Uzbeks, arrested in Russia on suspicion of taking part in an uprising, have been tortured, the Russian human rights group, Memorial, said on Friday.
According to the group, 14 people of Uzbek origin – 12 Uzbek nationals, a Russian and a Kyrgyz – were detained at Ivanovo, northeast of Moscow, in June following a request by the authorities in Tashkent.
The arrests were linked to the insurrection in the eastern Uzbek town of Andijan last May.
Tashkent says 187 people were killed in the uprising, but non-governmental organisations (NGOs) put the figure at between 500 and 1000.
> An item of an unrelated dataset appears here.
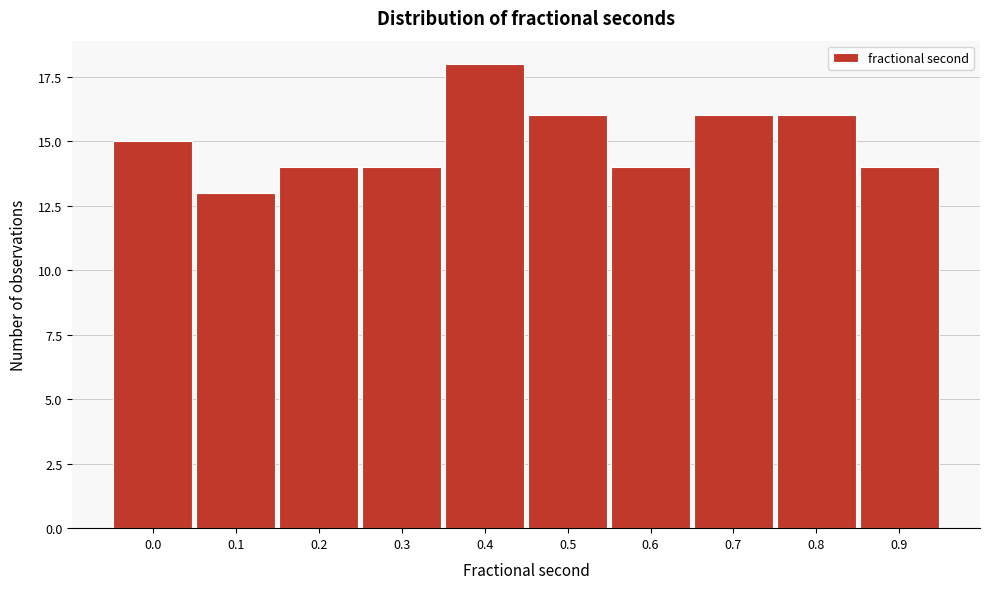

Reading right to left, list all the values displayed in this chart.

14	16	16	14	16	18	14	14	13	15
Memorial says the 14 were beaten and given electric shocks in the presence of Uzbek interrogators, who threatened to “get even” with the detainees if they were sent home.
The detained men deny links to the Andijan uprising and membership in the Akromiya movement, accused of organising the uprising, according to Russian NGOs.
A second Russian NGO, Civil Contribution, has written to the Russian Prosecutor General, Vladimir Ustinov, asking him to look into the torture charges as a matter of urgency.
The Uzbek request for extradition is under consideration by the prosecutor’s office, and Civil Contribution fears the 14 may be sent back at any moment.
Russia backed Tashkent‘s crackdown of the Andijan uprising.